American college basketball season

The 1913–14 North Carolina Tar Heels men's basketball team (variously "North Carolina", "Carolina" or "Tar Heels") was the fourth varsity college basketball team to represent the University of North Carolina. (Note: The school was known as the University of North Carolina until February 1963.)

==Roster and schedule==

Practice for the upcoming season, along with try-outs, was scheduled to start in November. Meb Long was announced as captain for the team. The Tar Heel reported that practices typically last around two hours, including time for dressing and showering. Long put together a preliminary schedule that was published by The Tar Heel on December 11. The schedule included fourteen games, three of which were to happen before the new year. The schedule included a game in Raleigh against University of Georgia, Virginia Agricultural and Mechanical College and Polytechnic Institute (V.P.I.), and the University of Virginia, among others. In advance of the first game, the team was practicing every day. A writer for The Tar Heel that the talent for the upcoming season was the best there had been since basketball started in 1910–11. Coach Nathaniel Cartmell felt that the team would "clean up everybody" the team faced.
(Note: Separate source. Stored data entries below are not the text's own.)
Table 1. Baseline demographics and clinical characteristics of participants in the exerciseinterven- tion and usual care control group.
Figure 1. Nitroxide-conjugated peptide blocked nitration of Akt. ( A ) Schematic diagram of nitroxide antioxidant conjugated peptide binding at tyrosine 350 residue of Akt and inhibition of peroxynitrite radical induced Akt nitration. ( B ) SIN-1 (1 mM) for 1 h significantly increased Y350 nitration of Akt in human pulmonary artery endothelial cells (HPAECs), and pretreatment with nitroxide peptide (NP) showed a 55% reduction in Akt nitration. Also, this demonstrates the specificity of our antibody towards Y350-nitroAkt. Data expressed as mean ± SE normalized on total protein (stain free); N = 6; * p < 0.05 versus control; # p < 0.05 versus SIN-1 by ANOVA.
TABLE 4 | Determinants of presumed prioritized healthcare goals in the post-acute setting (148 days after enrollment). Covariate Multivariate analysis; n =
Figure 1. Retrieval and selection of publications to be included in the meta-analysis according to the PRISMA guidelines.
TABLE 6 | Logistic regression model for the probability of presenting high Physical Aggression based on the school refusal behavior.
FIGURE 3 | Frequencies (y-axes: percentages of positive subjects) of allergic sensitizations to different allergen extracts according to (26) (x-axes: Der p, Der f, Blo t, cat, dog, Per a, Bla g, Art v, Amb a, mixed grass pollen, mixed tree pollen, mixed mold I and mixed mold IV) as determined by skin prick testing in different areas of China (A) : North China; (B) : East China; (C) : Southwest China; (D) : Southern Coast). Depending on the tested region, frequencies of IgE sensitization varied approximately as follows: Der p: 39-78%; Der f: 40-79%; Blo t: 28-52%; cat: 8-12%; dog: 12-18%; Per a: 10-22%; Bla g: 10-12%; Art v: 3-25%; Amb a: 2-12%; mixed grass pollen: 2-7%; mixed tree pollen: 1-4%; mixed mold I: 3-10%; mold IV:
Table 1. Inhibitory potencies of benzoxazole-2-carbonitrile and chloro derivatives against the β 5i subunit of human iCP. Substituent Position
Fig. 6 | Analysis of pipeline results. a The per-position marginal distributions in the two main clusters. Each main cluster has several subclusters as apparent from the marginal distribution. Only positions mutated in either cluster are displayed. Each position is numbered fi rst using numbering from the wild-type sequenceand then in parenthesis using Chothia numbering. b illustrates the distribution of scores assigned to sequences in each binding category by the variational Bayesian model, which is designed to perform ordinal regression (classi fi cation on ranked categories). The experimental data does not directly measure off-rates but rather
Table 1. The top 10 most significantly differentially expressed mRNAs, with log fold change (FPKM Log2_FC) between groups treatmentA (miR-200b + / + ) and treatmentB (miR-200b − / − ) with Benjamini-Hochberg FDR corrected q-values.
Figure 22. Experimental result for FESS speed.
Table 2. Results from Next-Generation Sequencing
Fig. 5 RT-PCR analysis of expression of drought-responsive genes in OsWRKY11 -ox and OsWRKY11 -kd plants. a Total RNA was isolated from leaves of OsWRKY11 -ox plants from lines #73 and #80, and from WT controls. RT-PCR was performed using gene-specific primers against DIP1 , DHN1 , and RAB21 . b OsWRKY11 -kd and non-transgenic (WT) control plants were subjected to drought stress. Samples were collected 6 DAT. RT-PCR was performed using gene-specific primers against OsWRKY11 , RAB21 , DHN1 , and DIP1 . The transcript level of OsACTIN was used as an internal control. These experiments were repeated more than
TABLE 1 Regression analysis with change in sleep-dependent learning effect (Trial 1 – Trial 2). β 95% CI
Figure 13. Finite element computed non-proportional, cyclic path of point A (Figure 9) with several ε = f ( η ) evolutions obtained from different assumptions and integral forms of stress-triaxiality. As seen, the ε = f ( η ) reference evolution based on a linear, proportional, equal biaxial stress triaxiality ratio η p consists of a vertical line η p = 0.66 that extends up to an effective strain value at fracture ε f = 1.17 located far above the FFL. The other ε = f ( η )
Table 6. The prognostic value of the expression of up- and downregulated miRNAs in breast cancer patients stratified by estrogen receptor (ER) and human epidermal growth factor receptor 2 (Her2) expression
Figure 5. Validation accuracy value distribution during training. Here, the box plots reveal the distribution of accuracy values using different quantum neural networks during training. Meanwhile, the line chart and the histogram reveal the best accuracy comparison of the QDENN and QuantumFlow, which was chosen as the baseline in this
1913–14 North Carolina Tar Heels roster
| Name | Position |
| Ezra Andrews |  |
| Lenoir Chambers | G |
| Rusty Davis |  |
| Carey Dowd |  |
| Ben Edwards | C |
| Charles Fleming |  |
| Robert Goodson |  |
| Roy Homewood |  |
| John Johnson | C, G |
| Cy Long |  |
| Meb Long | F |
| James Pou |  |
| Raby Tennent |  |
| George Tandy | C |
Reference:

Schedule
| Date time, TV | Opponent | Result | Record | Site city, state |
Regular season
| December 13, 1913* | Elon College | L 15–21 | 0–1 | Bynum Gymnasium Chapel Hill, North Carolina |
| December 16, 1913* | Durham Y.M.C.A. | W 37–24 | 1–1 | Bynum Gymnasium Chapel Hill, North Carolina |
| December 29, 1913* | at Charlotte Y.M.C.A. | W 43–32 | 2–1 | Charlotte, North Carolina |
| December 30, 1913* | at Charlotte Y.M.C.A. | W 53–29 | 3–1 | Charlotte, North Carolina |
| January 14, 1914* | at Durham Y.M.C.A. | L 37–42 | 3–2 | Raleigh, North Carolina |
| January 30, 1914* | at Guilford College | W 23–22 ^{OT} | 4–2 |  |
| January 31, 1914* | at Elon College | W 29–16 | 5–2 |  |
| February 6, 1914* | Wake Forest | W 29–9 | 6–2 | Bynum Gymnasium Chapel Hill, North Carolina |
| February 9, 1914* | vs. Virginia | L 27–67 | 6–3 | Raleigh, North Carolina |
| February 13, 1914* | at Wake Forest | L 30–39 | 6–4 | Wake Forest, North Carolina |
| February 16, 1914* | vs. Durham Y.M.C.A. | W 44–28 | 7–4 | Raleigh, North Carolina |
| February 19, 1914* | Guilford College | W 38–13 | 8–4 | Bynum Gymnasium Chapel Hill, North Carolina |
| February 23, 1914* | vs. Wake Forest | L 29–32 | 8–5 | Raleigh, North Carolina |
| February 27, 1914* | at Woodberry Forest | W 25–21 | 9–5 | Orange, Virginia |
| February 28, 1914* | at Virginia Military Institute | L 29–37 | 9–6 | Lexington, Virginia |
| March 2, 1914* | at Staunton Military Academy | W 41–10 | 10–6 | Staunton, Virginia |
| March 3, 1914* | at Lynchburg Y.M.C.A. | L 34–42 | 10–7 |  |
| March 4, 1914* | at Virginia | L 23–56 | 10–8 | Fayerweather Gymnasium Charlottesville, Virginia |
*Non-conference game. ^{#}Rankings from AP Poll. (#) Tournament seedings in parentheses. All times are in Eastern Time.